Connelly’s reputation for slick crime fiction needs no further bolstering, but works like The Poet are what makes him so great. Serial Killers are, by now, a cliché of crime fiction. It takes some imagination to wring a twist or two out of the concept. In this case, the identity of the victims is a twist; it’s not giving away much that the identity of the killer(s?) is another. Some passages, details and situations show Connelly at his most clever self.
Fortunately, this isn’t a contemptuous sort of cleverness. The Poet doesn’t take a long time to earn the interest of its readers with its grieving first-person narration, uncluttered close and steady narrative thrust. The novel keeps switching gears to make things interesting: Jack’s solo investigation is soon co-opted by larger forces and he’s swept along with the rest of them in a very different story.
“The rest of them” is an interesting bunch of characters, most well-defined according to their role in the plot, and as competent as they can be. Nearly all major characters have a pleasing depth to them, and even the tale’s villains prove to be a lot more interesting than usual. As a narrator, Jack has seen so much of the dark side that he’s the next best thing to a hard-boiled detective protagonist. He starts both first and last chapter with the reminder that “Death is my beat” and often, you get a feeling that death has beaten Jack McEvoy at his own game. One can only speculate as to the similitudes between McEvoy and Connelly, himself a crime reporter before turning to the crime-fiction trade.

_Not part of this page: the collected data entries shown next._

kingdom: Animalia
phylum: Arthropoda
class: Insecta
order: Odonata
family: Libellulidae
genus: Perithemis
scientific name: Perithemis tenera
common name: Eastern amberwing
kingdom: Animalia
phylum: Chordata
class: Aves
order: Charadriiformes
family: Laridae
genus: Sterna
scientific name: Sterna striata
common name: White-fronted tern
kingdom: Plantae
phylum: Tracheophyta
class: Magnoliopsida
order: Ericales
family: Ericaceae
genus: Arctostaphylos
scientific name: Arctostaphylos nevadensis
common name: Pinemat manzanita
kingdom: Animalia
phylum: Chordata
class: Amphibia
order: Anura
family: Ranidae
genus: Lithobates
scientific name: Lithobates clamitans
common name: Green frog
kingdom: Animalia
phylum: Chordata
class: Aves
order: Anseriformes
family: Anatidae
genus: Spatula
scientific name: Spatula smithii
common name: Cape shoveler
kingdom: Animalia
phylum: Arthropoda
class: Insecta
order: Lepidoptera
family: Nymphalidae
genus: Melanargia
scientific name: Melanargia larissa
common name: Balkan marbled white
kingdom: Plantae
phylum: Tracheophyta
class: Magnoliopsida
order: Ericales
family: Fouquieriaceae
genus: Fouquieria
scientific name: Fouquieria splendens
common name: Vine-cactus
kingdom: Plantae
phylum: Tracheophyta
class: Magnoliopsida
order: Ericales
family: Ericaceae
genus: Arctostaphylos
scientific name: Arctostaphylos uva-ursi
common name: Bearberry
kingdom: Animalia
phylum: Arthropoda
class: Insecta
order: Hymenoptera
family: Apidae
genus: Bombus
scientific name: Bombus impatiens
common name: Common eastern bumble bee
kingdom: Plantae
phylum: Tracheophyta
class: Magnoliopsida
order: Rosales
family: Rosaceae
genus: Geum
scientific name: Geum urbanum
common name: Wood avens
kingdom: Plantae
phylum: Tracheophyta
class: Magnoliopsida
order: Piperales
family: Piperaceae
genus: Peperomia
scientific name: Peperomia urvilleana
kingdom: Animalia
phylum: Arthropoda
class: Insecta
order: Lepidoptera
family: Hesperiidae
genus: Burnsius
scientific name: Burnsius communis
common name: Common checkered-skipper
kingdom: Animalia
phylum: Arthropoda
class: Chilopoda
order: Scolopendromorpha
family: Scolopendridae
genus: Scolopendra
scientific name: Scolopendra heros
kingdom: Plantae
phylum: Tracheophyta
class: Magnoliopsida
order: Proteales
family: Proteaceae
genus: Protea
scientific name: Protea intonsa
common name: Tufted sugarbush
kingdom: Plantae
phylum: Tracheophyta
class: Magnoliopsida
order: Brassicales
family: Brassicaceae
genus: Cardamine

As may be expected from the work of an ex-journalist, the wealth of procedural details to be found in Connelly’s book is mesmerizing. We get the feeling of an insider’s view of FBI profiling procedures as Jack is reluctantly made a member of an unusual investigation. As clues are discovered, planted or disproved, the investigation becomes more and more twisted. Connelly plays the mystery fiction game like a grandmaster; even as he honestly manipulates his reader in thinking something, he surprises them with a counter-twist. In some ways, this is a mystery novel for those who are jaded of mysteries; his narrative is stuffed with double and triple twists in an effort to surprise even those who think they can figure it all out.
This elaborate game of subterfuge between author and reader can take its toll, though: The ending is a bit drawn out, and feels a little artificial in how the twists are finally revealed. After so many procedural details, it’s also surprising to see how little of the villain’s motivation is revealed. There is also a palpable lessening of tension as the precise timing and identity of the rescuing cavalry is never in doubt. But that’s small potatoes of complaints after such an exhilarating book. Clearly, this novel deserves all the acclaim it can get.
The Poet is a complete entertainment package. It works on all levels, from characterization to plotting to the way the words are strung together. While it falters when comes the moment to present a conclusion, it’s still good enough to uphold Connelly’s reputation as one of today’s best crime novelist. Whether you’re contemplating beach reading or fireside reading, don’t miss it.